How is it someone stumbles into our lives
And bumbles us into love when deep inside
We know it’s all wrong, this relationship
Is long on dreams that don’t belong to us?
And why is it we ignore proof of the truth
That friends and family beg us to realize
And not trivialize? They can see the tree
Is so gnarled and poisoned, and so can we,
So why is it we continue on with such glee
As if the tree were so magnificent with no
Deficit, and even sibilate when confronted
With the truth? Oh, how is it we get caught
In a web of deception without any reception
Of real love, and then try to beguile others
With our smile, pretending that everything
Is grand and dandy, when inside we’ve lost
Our heart and the better part of that life
We used to live? And why do we try so hard
To make that stumbling, bumbling someone
Into an altogether other and better someone
More acceptable and respectable when they
Are really quite despicable? Is it to save face
When in reality we could bow out with grace?
Ah! Ah!

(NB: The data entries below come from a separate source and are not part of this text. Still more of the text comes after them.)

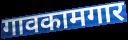
गावकामगार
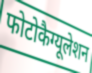
फोटोकैग्यूलेशन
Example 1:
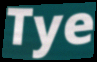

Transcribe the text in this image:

Tye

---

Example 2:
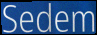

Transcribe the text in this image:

Sedem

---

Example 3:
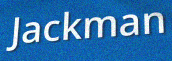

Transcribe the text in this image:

Jackman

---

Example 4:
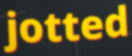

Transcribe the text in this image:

jotted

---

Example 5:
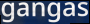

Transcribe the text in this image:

gangas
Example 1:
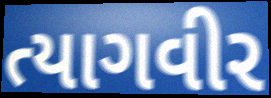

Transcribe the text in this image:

ત્યાગવીર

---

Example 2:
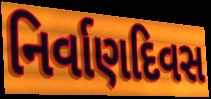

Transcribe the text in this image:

નિર્વાણદિવસ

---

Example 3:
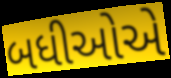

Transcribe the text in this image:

બધીઓએ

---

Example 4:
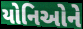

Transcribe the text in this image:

યોનિઓને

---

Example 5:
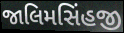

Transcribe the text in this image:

જાલિમસિંહજી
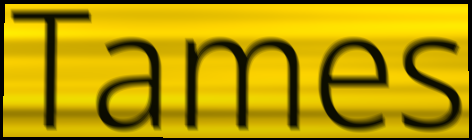
Tames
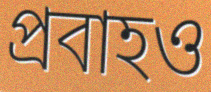
প্রবাহও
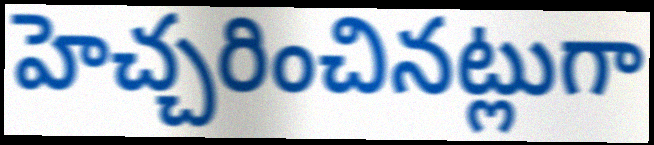
హెచ్చరించినట్లుగా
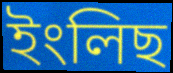
ইংলিছ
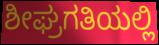
ಶೀಘ್ರಗತಿಯಲ್ಲಿ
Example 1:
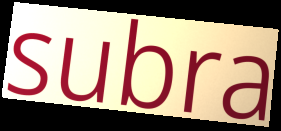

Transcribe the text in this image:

subra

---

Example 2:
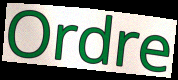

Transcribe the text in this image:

Ordre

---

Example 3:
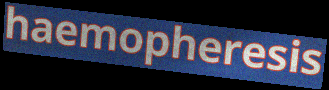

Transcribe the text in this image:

haemopheresis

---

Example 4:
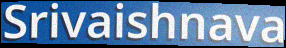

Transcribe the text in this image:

Srivaishnava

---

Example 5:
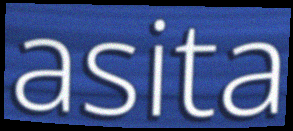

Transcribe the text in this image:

asita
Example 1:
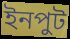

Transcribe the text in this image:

ইনপুট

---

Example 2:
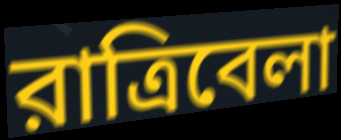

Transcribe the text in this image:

রাত্রিবেলা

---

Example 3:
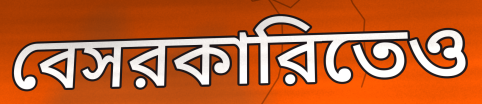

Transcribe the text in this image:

বেসরকারিতেও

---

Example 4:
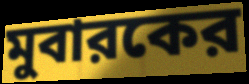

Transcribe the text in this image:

মুবারকের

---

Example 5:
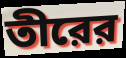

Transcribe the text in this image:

তীরের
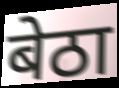
बेठा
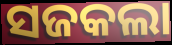
ସଜକଲା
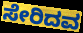
ಸೇರಿದವ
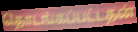
தொடங்கப்பட்டதன்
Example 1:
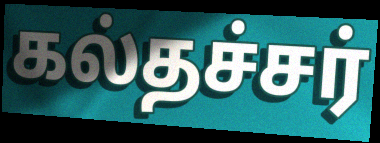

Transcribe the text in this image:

கல்தச்சர்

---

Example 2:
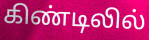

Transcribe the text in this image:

கிண்டிலில்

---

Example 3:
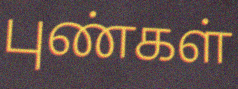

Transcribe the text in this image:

புண்கள்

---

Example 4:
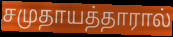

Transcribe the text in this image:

சமுதாயத்தாரால்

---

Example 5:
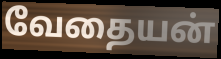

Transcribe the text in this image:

வேதையன்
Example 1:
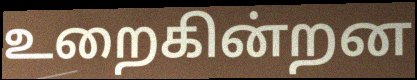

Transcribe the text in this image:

உறைகின்றன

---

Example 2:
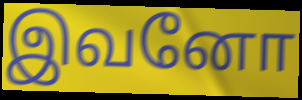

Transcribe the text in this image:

இவனோ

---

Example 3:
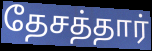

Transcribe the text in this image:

தேசத்தார்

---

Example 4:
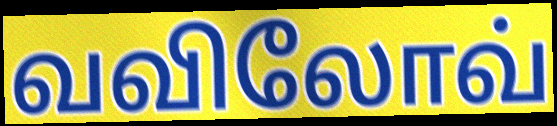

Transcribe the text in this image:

வவிலோவ்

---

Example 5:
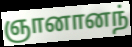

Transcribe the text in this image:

ஞானானந்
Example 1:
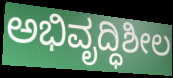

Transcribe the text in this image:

ಅಭಿವೃದ್ಧಿಶೀಲ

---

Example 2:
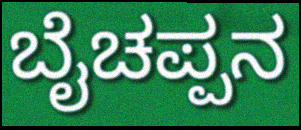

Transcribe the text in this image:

ಬೈಚಪ್ಪನ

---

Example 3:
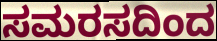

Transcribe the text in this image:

ಸಮರಸದಿಂದ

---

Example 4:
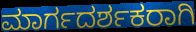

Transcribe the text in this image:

Tell me how it is someone stumbles
Into our lives and then bumbles us into love
When all along we know inside it’s wrong?

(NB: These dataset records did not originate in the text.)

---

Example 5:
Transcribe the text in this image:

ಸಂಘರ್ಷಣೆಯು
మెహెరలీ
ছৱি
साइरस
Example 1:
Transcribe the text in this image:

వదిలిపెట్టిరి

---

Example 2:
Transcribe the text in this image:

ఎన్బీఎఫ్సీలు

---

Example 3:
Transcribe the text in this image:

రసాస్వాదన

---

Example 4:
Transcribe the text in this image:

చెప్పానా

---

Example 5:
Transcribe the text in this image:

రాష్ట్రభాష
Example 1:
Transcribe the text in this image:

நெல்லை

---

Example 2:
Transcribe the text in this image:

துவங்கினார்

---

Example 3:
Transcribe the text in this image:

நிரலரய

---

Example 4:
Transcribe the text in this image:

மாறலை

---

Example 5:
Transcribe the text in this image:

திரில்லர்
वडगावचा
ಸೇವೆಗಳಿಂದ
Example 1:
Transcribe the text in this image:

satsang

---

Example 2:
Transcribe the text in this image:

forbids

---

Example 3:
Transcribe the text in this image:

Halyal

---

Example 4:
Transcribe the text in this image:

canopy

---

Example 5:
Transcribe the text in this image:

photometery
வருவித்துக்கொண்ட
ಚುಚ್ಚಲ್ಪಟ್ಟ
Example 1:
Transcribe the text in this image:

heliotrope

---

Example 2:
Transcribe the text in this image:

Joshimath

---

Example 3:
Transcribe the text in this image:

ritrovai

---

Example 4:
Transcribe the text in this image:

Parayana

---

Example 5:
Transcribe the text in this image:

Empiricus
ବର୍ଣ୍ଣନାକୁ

How and why this travesty of insane pain!

Laconic, Languorous Little Man

How they met and married must have been the result
Of some fiendish bet, for no two people could have
Been any different than this woman and trepid man;
She was quite agrestic, in fact, not at all domestic;
He was nothing spectacular, being an homuncular man,
Both in size and spirit, whose laconic nature provided
Something of a tonic to cure the recurrent histrionics
Of his hoyden wife, whose natural constitution seemed
So kitsch-laden! No wonder, then, that this poor man
Was perpetually languorous, which was a bit dangerous
To his fragile health; but crude and rude as she could
Sometimes be, she was linchpin to their shared wealth,
So damn his health! He was famous for being almost
As abstemious as an ascetic while she was indulgent
And quite ebullient in diet and riotous socialization,
Which counted a great deal toward his languid station
In a life rife with hesitation, defined by truncation;
So his persistence in existence was largely defined
By frustration built upon the foundation of ill-fated
Consummation pre-planned in hell to be his damnation;
But what is he to do but smile and wile away the time?